Angel & Devil on Your Shoulder 2

Jacqueline Simpson | Letters to Ambrose Merton # 19, 1999

It was quite a common medieval notion that we all have not only one Good Angel (+ Guardian Angel) but also a Bas Angel (= Demon) assigned by Satan to be our own individual tempter. An early-ish literary use of this idea is in the 15th century morality play, Everyman. The hero is accompanied through life by an angel and a demon who both try to influence him. A very clever modern version is C. S. Lewis’s Screwtop Letters, though there the focus is on the demon.

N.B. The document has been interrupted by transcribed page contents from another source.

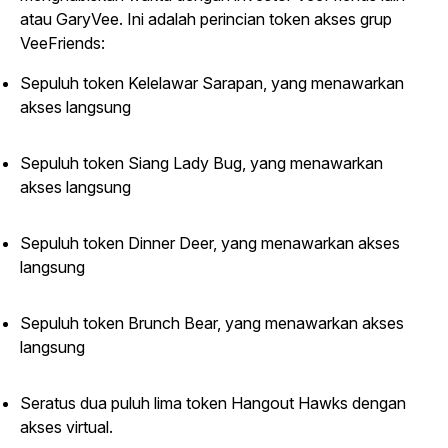
atau GaryVee. Ini adalah perincian token akses grup
VeeFriends:
Sepuluh token Kelelawar Sarapan, yang menawarkan
akses langsung
Sepuluh token Siang Lady Bug, yang menawarkan
akses langsung
Sepuluh token Dinner Deer, yang menawarkan akses
langsung
Sepuluh token Brunch Bear, yang menawarkan akses
langsung
Seratus dua puluh lima token Hangout Hawks dengan
akses virtual.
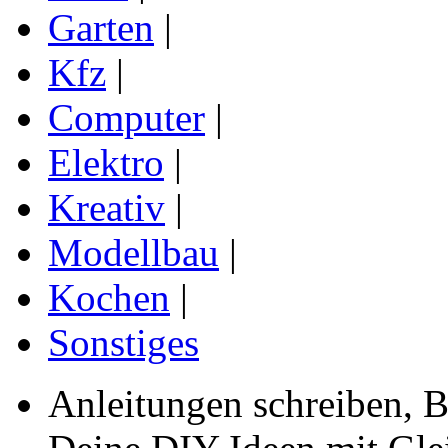
Garten
|
Kfz
|
Computer
|
Elektro
|
Kreativ
|
Modellbau
|
Kochen
|
Sonstiges
Anleitungen schreiben, B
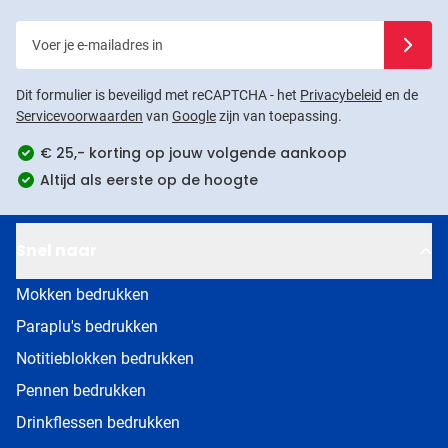
Voer je e-mailadres in
Schrijf j
Dit formulier is beveiligd met reCAPTCHA - het
Privacybeleid
en de
Servicevoorwaarden
van
Google
zijn van toepassing.
€ 25,- korting op jouw volgende aankoop
Altijd als eerste op de hoogte
Snel naar
Mokken bedrukken
Paraplu's bedrukken
Notitieblokken bedrukken
Pennen bedrukken
Drinkflessen bedrukken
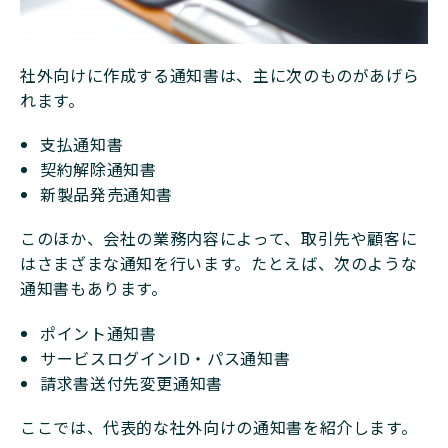
社外向けに作成する通知書は、主に次のものがあげら
れます。
支払通知書
契約解除通知書
新製品発売通知書
このほか、会社の業務内容によって、取引先や顧客に
はさまざまな通知を行います。たとえば、次のような
通知書もあります。
ポイント通知書
サービスログインID・パス通知書
請求書送付先変更通知書
ここでは、代表的な社外向けの通知書を紹介します。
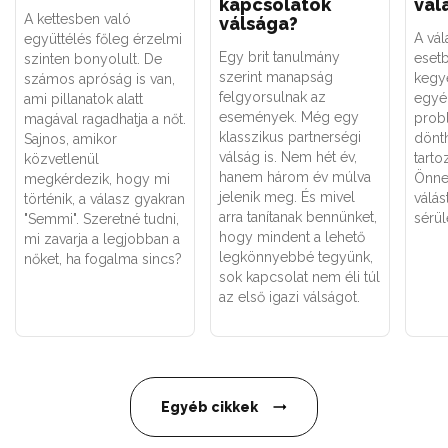
kapcsolatok
vál
A kettesben való
válsága?
A vál
együttélés főleg érzelmi
Egy brit tanulmány
eset
szinten bonyolult. De
szerint manapság
kegy
számos apróság is van,
felgyorsulnak az
egyé
ami pillanatok alatt
események. Még egy
prob
magával ragadhatja a nőt.
klasszikus partnerségi
dönth
Sajnos, amikor
válság is. Nem hét év,
tarto
közvetlenül
hanem három év múlva
Önnek
megkérdezik, hogy mi
jelenik meg. És mivel
válás
történik, a válasz gyakran
arra tanítanak bennünket,
sérül
"Semmi". Szeretné tudni,
hogy mindent a lehető
mi zavarja a legjobban a
legkönnyebbé tegyünk,
nőket, ha fogalma sincs?
sok kapcsolat nem éli túl
az első igazi válságot.
Egyéb cikkek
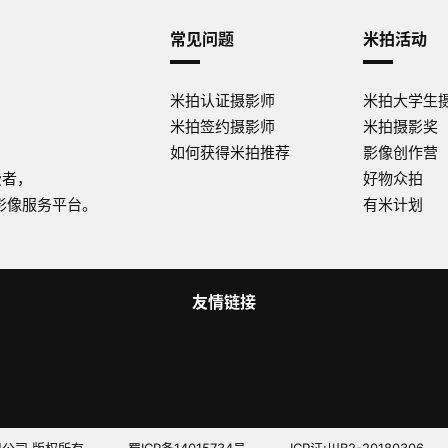
常见问题
米拍活动
米拍认证摄影师
米拍大学生
米拍签约摄影师
米拍摄影奖
如何获得米拍推荐
影像创作营
费者，
好物众拍
影像服务平台。
有米计划
友情链接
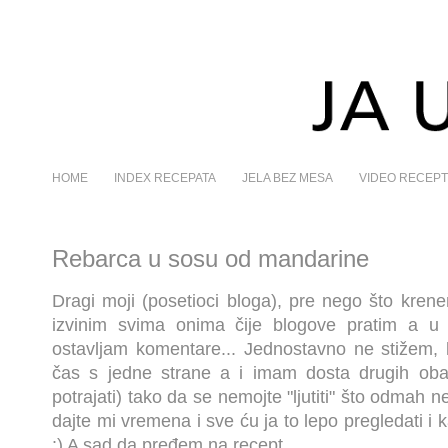
HOME
INDEX RECEPATA
JELA BEZ MESA
VIDEO RECEPT
Rebarca u sosu od mandarine
Dragi moji (posetioci bloga), pre nego što kren
izvinim svima onima čije blogove pratim a u
ostavljam komentare... Jednostavno ne stižem,
čas s jedne strane a i imam dosta drugih ob
potrajati) tako da se nemojte "ljutiti" što odmah 
dajte mi vremena i sve ću ja to lepo pregledati i
:) A sad da pređem na recept...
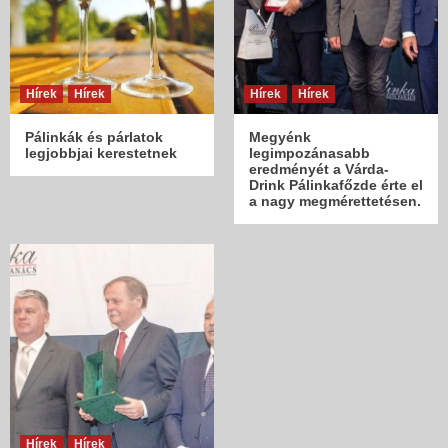
Hírek
Hírek
Hírek
Hírek
Pálinkák és párlatok
Megyénk
legjobbjai kerestetnek
legimpozánasabb
eredményét a Várda-
Drink Pálinkafőzde érte el
a nagy megmérettetésen.
Hírek
Hírek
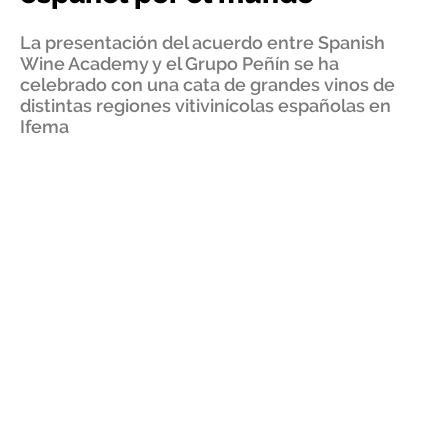
La presentación del acuerdo entre Spanish
Wine Academy y el Grupo Peñín se ha
celebrado con una cata de grandes vinos de
distintas regiones vitivinícolas españolas en
Ifema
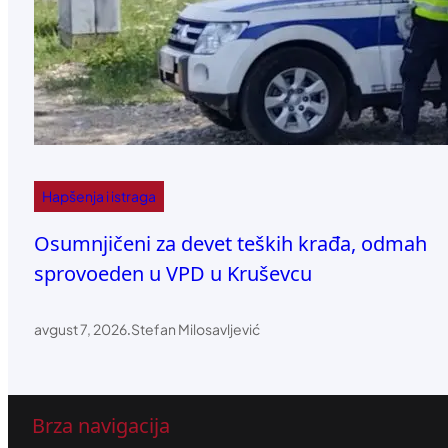
Hapšenja i istraga
Osumnjičeni za devet teških krađa, odmah
sprovoeden u VPD u Kruševcu
avgust 7, 2026
.
Stefan Milosavljević
Brza navigacija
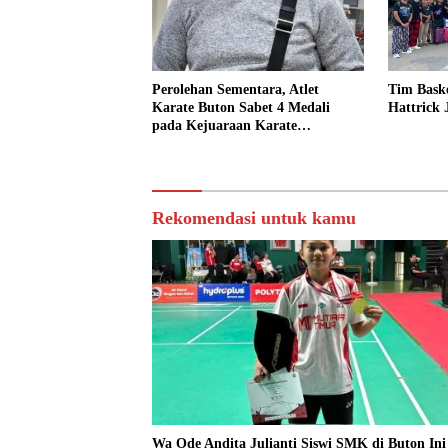
Perolehan Sementara, Atlet
Tim Bask
Karate Buton Sabet 4 Medali
Hattrick
pada Kejuaraan Karate
Kemenpora Cup di Makassar
Rekomendasi untuk kamu
Wa Ode Andita Julianti Siswi SMK di Buton Ini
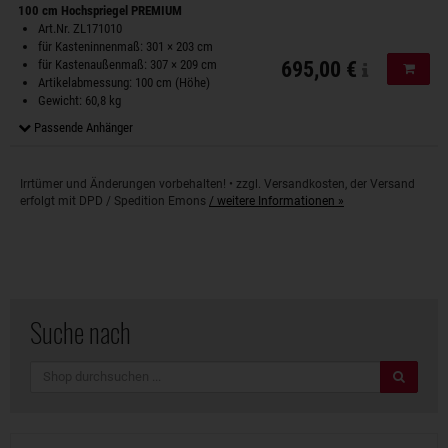
100 cm Hochspriegel PREMIUM
Art.Nr. ZL171010
für Kasteninnenmaß: 301 × 203 cm
für Kastenaußenmaß: 307 × 209 cm
695,00 €
In de
Artikelabmessung: 100 cm (Höhe)
Gewicht: 60,8 kg
Passende Anhänger
Irrtümer und Änderungen vorbehalten! • zzgl. Versandkosten, der Versand
erfolgt mit DPD / Spedition Emons
/ weitere Informationen »
Suche nach
Suche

Shakespeare’s Sonnet 144 exploits the theme:

Two loves I have, of comfort and despair,
Which like two spirits do suggest me still;
The better angel is a man right fair.
The worser spirit a woman colour’d ill.
To win me soon the hell my female evil
Tempteth my better angel from my side…

I think there is a convention in art that an angel would stand on the right of the human being, a devil on the left, and that this is the origin of the stage convention, still observed in pantomime, that the Demon King witches, etc. enter on the left. I’m afraid I can’t precisely document this, though I do note that Philippe Aries in The Hour of Our Death (Part 1, section 3, “Hour of Death: Final Reckoning, p 195 in te paperback edition ) describes an illustrated treatise of 1736, where at the deathbed of a sinner, “to the left we see the devil presenting him with a book which contains the history of his evil life”. The ultimate source would obviously be the Last Judgement sheep-and-goats imagery from the gospels.

Also, when we throw spilled salt over the left shoulder, we are told this is to blind the devil who lurks there.